Le secrétaire Deepak Aubeeluck avance, quant à lui, que depuis 2000, la VOH donne à manger et à boire à plus de 500 000 pèlerins qui vont en pélerinage à Ganga Talao. Selon lui toujours, chaque année au mois d’octobre, son association organise un Doorga Pooja (NdlR : grande prière en hommage à la déesse Doorga) au kalimaye sis à la rue Rotin No1, à Quatre-Bornes. Les membres de la VOH disent fêter également le Cavadee, la fête Ganesh Chaturti, le Divali et l’Ougadi. Ils disent commémorer également l’arrivée des coolies à Maurice le 2 novembre.

«Pas de compte en banque»
Bizarre. Bizarre. Officiellement, la Voice of Hindu n’a pas de compte en banque. Son état- major le proclame. «On n’a pas de compte en banque», nous dit Navin Unnoop.
Ce dernier explique que son père, Tarachand Unnoop, qui est président d’honneur, est retraité. Le président Krit Munohur est, pour sa part, fonctionnaire. Il travaille comme foreman au ministère de la Jeunesse et des Sports. Le secrétaire Deepak Aubeeluck est, quant à lui, chauffeur de taxi alors que son frère Nuvin Unnoop, qui est PRO Coordinator gère une entreprise de transport privé. Navin Unnoop dirige une compagnie de sécurité. Et pourtant, ils disent n’avoir pas de compte en banque…
Dans une lettre adressée au Head of Civil Service, Harish Boodhoo se demande cependant comment «a civil servant (…) absenting himself from his site of work, managing private companies, being proprietor of state lands at La Vigie (…)»

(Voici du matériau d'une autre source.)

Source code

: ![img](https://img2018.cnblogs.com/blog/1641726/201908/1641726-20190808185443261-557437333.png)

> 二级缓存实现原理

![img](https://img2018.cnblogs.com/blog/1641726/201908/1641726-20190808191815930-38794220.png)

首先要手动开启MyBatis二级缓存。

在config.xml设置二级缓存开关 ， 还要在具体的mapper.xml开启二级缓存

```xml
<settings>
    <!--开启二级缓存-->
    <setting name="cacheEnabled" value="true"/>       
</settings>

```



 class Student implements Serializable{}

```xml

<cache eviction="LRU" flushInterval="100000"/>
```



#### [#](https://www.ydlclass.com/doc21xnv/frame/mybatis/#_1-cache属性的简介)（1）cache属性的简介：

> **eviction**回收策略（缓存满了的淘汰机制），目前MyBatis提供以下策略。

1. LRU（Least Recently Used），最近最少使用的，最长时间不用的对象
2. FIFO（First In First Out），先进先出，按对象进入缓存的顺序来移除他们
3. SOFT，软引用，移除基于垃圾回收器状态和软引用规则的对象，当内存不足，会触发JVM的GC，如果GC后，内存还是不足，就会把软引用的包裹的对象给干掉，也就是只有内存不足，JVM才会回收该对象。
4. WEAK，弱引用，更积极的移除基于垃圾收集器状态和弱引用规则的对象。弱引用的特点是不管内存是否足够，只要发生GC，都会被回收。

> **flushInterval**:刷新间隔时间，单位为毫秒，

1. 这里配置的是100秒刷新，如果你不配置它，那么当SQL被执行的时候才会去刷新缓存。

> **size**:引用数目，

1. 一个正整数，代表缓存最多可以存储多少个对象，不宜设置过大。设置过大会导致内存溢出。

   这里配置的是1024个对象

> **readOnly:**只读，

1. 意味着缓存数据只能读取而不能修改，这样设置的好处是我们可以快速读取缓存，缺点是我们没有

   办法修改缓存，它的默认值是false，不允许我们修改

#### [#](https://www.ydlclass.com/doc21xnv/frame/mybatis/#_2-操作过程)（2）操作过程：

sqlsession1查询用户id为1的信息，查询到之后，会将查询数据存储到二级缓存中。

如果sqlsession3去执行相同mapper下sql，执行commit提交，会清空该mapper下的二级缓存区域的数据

Navin Unnoop s’explique à ce sujet : «Boodhoo peut dire ce qu’il a envie. Le terrain dont il parle appartient en réalité au Vijayi Om Hamara, donc à notre association. Nous allons construire un home pour les personnes pauvres et les sans-abri sur ce terrain. Il est évident que le nom de Krit Munohur figure sur le titre de propriété puisqu’il est notre président.»